I’m especially eager to share this Friday’s mission hero because he was from the same neighborhood of Wilmington, North Carolina where I was pastor of the Basilica Shrine of St. Mary from 2006-2018. His name was Thomas Frederick Price.
Thomas, who was called “Freddy” as a child, was born on August 19, 1860, the eighth of ten children. His father, a newspaper publisher and former Episcopalian, and his mother, a former Methodist, raised their children in a strong Catholic home. In fact, when Freddy was a boy, he used to be an altar server at the old St. Thomas the Apostle Church on Dock Street for Bishop James Gibbons, the first vicar-apostolic of North Carolina. He also accompanied Bishop Gibbons, later Cardinal Gibbons of Baltimore, on his rounds throughout the vicariate.
In 1876, Freddy left home to begin studying to become a Catholic priest. The first ship he was on shipwrecked, but in 1877 he finally got to St. Charles Seminary in Catonsville, Maryland where he lived till graduation in 1881. That September, he entered St. Mary’s Seminary in Baltimore and graduated in 1886. On June 20, bishop Northrup ordained Freddy at St. Thomas in Wilmington.
From the time he was ordained a priest, Fr. Price demonstrated an incredibly strong work ethic, dedication, and clear vision. For him, North Carolina was his mission land. So, after serving as a pastor for a few years, he was given permission to begin a statewide evangelization program. He published a magazine called Truth and founded the Nazareth Orphanage in 1889.
In the summer months, he welcomed seminarians to join him in the home missions, and in 1902, he founded a missionary training house for seminarians.

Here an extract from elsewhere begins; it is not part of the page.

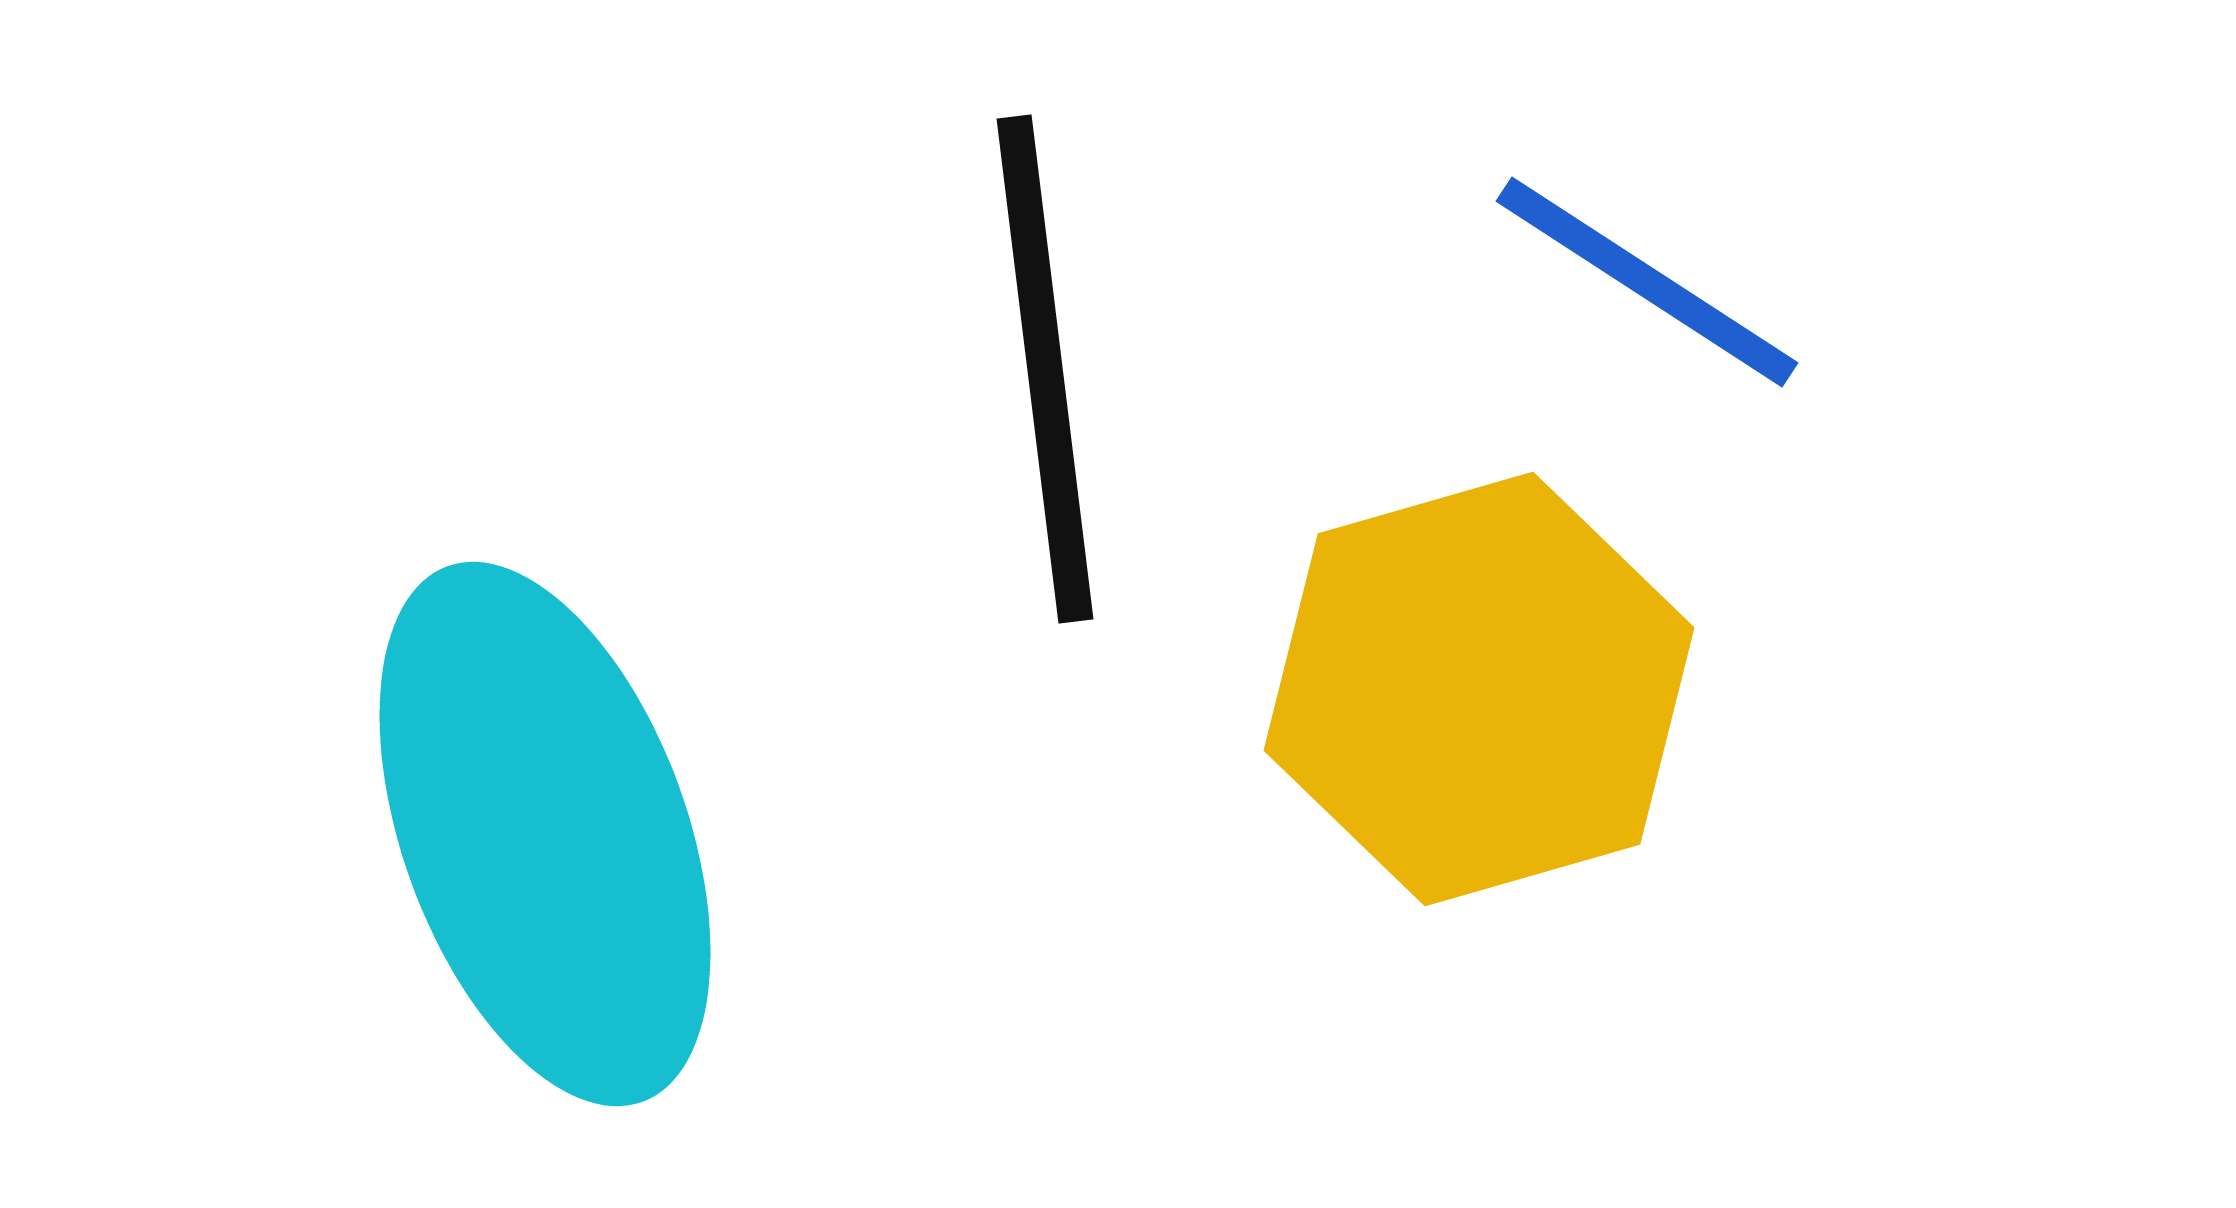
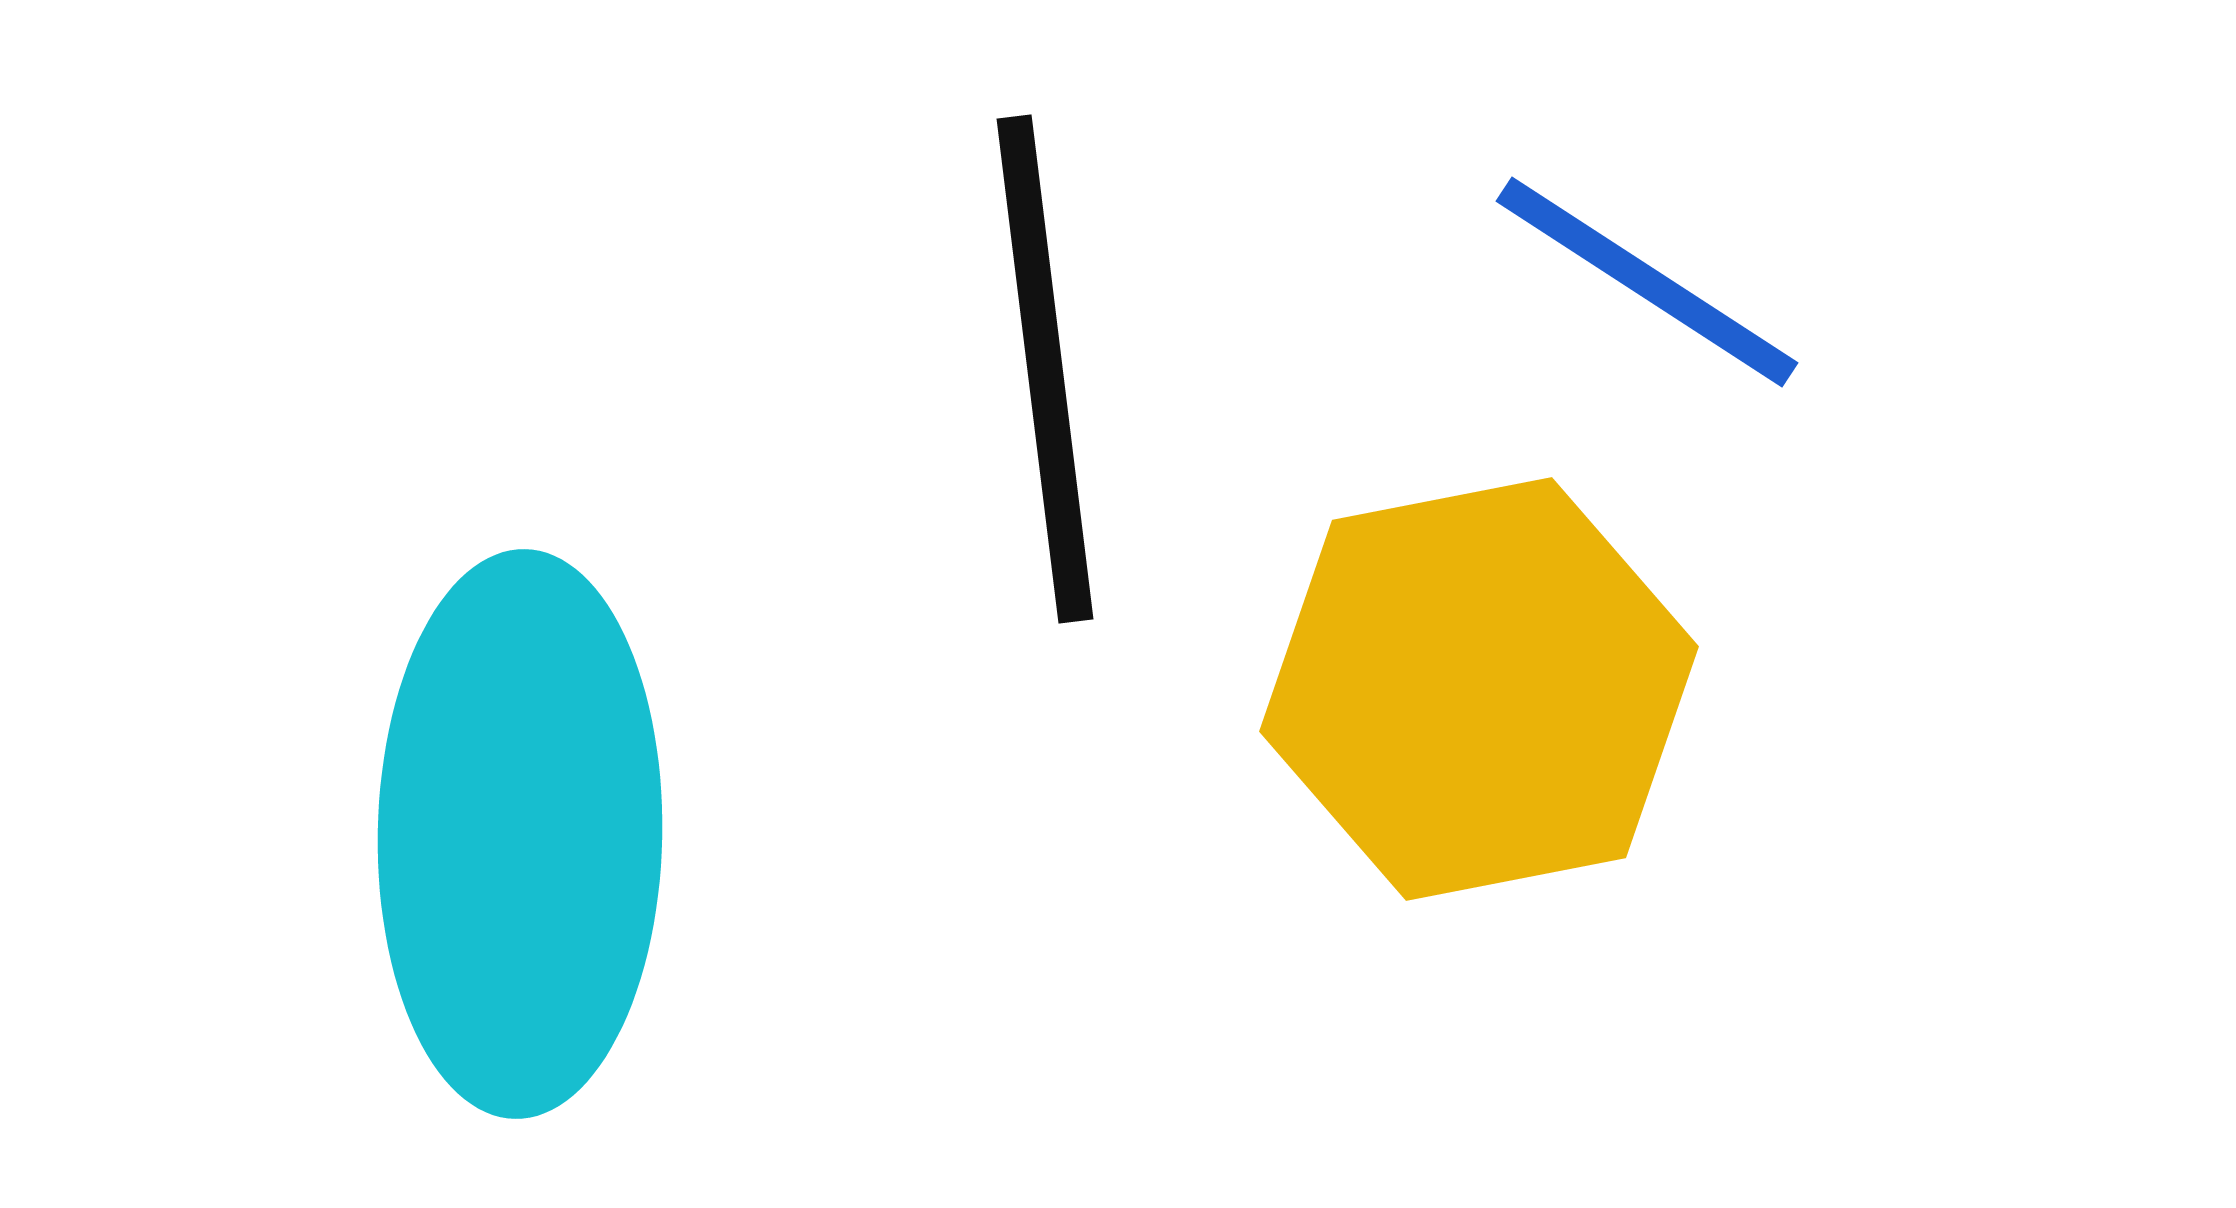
yellow hexagon: rotated 5 degrees clockwise
cyan ellipse: moved 25 px left; rotated 21 degrees clockwise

This training house was to prepare seminarians one day to work as “home missionaries,” that is, as missionaries working in the United States, specifically, North Carolina. In time, Fr. Price would get the nickname, “The Tarheel Apostle,” for North Carolina is often called the “Tarheel State.”
As time went on, however, Fr. Price began to expand his vision to include the whole world, and at the Eucharistic Congress held in Montreal, Quebec, Canada in 1910, he met Fr. James Anthony Walsh (later a bishop). The two men had a similar vision, and this led to the founding of the Catholic Foreign Mission Society of America, more commonly called the Maryknoll Fathers and Brothers. Eventually, three other groups would have the Maryknoll name: the Maryknoll Sisters; the Maryknoll Lay Missioners; and the Maryknoll Affiliates. Maryknoll, New York, site of the society’s headquarters, is near Ossining.
When the Society (as the Fathers and Brothers are often called) began, Fr. Walsh was selected to be the administrator, while Fr. Price got his wish of being with the first group of three Maryknollers to go to the foreign missions, China, in 1918. Because Fr. Price was 58-years old when he went to China, he had trouble learning the language and had some physical ailments. He died of a burst appendix on September 12, 1919 in Hong Kong. He is buried at Maryknoll, New York.
Thomas Frederick Price, along with James Anthony Walsh, are both called Servants of God by the Catholic Church. In downtown Wilmington, N.C. there are two historical markers on S. Third Street, one honoring Fr. Price, and the other honoring Cardinal Gibbons.
Today, the order founded by these two men, has missionaries all over the globe.